Интересно, что именно на рубеже 50–60-х годов, как раз в то время, когда в Москве появились песни Булата Окуджавы и Новеллы Матвеевой, ленинградские поэты тоже активно начали писать песни, хотя и недолго. Кроме песен Глеба Горбовского и Нонны Слепаковой широкой популярностью пользовались шуточные песенки Виктора Сосноры (их называли «фишки»). Неоднократно, собираясь в разного рода поэтических застольях, мы дружно распевали лихую песню Виктора:

 
Летел Литейный в сторону вокзала.
Я шел без денег и без башмаков,
И мне моя любимая сказала,
Что я окончусь между кабаков.
Пошел я круто – пока, пока,
Прямым маршрутом по кабакам.
Сижу и пиво желтое солю.
Официант, полбанки и салют!
 

Пытался придумывать песни и Леонид Агеев, но у него они почему-то не получались. Сочиняли песни и поэтесса Ирена Сергеева и брат Ефима Григорьевича Эткинда Марк, написавший в 60-е годы на мотив «Кирпичиков» песенку об израильско-египетском конфликте:

 
На Синайском том полуострове,
Где лежит государство Израйль,
Положение очень острое,
Потому что воинственный край.
 

Широкой популярностью в поэтических компаниях пользовалась в то время «блатная» песня:

 
Стою себе на Невском – держусь я за карман,
И вдруг ко мне подходит незнакомый мне граждан.
Он спрашивает тихо, куда б ему пойти,
Чтоб можно было лихо там время провести.
 

Как выяснилось после, песня эта была придумана вовсе не блатарями, а ссыльным литературоведом и переводчиком Ахиллом Григорьевичем Левинтоном, наиболее известная работа которого – «Генрих Гейне. Библиография русских переводов и критической литературы на русском языке» до сих пор не утратила своего научного значения.

Что касается песенных открытий того времени, то они связаны для меня в конце 50-х – начале 60-х годов с домом Руфи Александровны и Ильи Захаровича Серманов, живших тогда неподалеку от Нарвских ворот, а позднее эмигрировавших в Израиль. Илья Захарович тогда преподавал литературу и защитил докторскую по русской поэзии XVIII века. Руфь Александровна (ее девичья фамилия Зевина) была испанистом-переводчиком и писала рассказы под псевдонимом Зернова. Она успела в свое время принять участие в гражданской войне в Испании в 1935–1936 годах, получить там орден и потом отсидеть на Колыме. За Илью Захаровича она вышла замуж после освобождения. Сама Руня, как ее звали друзья, и ее дочь Ниночка, ставшая в те годы моим первым аккомпаниатором, прекрасно играли на гитаре и пели. Мне запомнилось одно из первых моих публичных выступлений в Ленинградском Дворце пионеров. После концерта рослая старшеклассница подошла к Ниночке и спросила: «А почему вы ему аккомпанируете? Вы что, лучше всех играете или вы ему кто?»

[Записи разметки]
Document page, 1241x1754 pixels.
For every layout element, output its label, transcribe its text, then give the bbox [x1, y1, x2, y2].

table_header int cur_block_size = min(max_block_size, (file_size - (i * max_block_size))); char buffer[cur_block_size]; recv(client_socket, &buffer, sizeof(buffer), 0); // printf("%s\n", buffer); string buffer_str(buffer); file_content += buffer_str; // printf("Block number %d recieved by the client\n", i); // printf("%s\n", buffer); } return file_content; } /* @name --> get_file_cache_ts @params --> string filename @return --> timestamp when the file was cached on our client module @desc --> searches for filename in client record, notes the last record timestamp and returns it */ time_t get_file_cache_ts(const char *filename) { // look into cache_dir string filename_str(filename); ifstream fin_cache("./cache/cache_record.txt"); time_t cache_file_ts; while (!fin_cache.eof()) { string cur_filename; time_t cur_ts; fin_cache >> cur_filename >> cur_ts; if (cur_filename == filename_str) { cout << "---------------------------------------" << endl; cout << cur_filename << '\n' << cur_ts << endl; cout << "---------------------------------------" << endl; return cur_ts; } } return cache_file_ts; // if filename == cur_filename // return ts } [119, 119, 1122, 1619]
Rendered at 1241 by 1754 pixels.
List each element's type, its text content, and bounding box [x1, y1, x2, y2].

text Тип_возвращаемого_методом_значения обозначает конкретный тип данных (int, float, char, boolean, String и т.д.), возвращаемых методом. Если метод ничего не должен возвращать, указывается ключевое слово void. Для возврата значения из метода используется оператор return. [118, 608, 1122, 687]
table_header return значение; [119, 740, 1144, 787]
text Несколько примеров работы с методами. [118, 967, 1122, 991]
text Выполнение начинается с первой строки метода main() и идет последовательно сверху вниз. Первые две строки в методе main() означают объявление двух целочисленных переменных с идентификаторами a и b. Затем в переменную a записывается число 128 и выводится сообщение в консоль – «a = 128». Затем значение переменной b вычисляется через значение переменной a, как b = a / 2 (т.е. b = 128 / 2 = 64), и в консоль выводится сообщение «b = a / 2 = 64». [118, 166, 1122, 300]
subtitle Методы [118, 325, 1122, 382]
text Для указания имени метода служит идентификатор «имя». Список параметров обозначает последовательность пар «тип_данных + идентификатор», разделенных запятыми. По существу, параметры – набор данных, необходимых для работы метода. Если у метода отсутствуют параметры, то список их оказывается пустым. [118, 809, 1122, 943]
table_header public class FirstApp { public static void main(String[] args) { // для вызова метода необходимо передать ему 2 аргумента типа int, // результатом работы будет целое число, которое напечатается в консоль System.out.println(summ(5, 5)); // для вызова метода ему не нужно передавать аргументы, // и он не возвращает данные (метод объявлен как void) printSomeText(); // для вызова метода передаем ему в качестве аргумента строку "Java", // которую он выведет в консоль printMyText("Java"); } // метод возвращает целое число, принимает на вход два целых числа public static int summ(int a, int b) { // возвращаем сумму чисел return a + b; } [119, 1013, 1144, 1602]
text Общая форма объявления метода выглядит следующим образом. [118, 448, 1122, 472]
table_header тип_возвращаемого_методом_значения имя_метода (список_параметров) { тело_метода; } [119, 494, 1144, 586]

**Требования**:
a. Выпишите, пожалуйста, первые строки всех стихотворных фрагментов песен, приведенных в отрывке о ленинградских поэтах.
b. Верните из записей строки, начиная со строки, содержащей "text Тип_возвращаемого_методом_значения обозначает", и до строки, содержащей "text Несколько примеров", включительно.

**Набор ответов**:
a.
Летел Литейный в сторону вокзала.
На Синайском том полуострове,
Стою себе на Невском – держусь я за карман,

b.
text Тип_возвращаемого_методом_значения обозначает конкретный тип данных (int, float, char, boolean, String и т.д.), возвращаемых методом. Если метод ничего не должен возвращать, указывается ключевое слово void. Для возврата значения из метода используется оператор return. [118, 608, 1122, 687]
table_header return значение; [119, 740, 1144, 787]
text Несколько примеров работы с методами. [118, 967, 1122, 991]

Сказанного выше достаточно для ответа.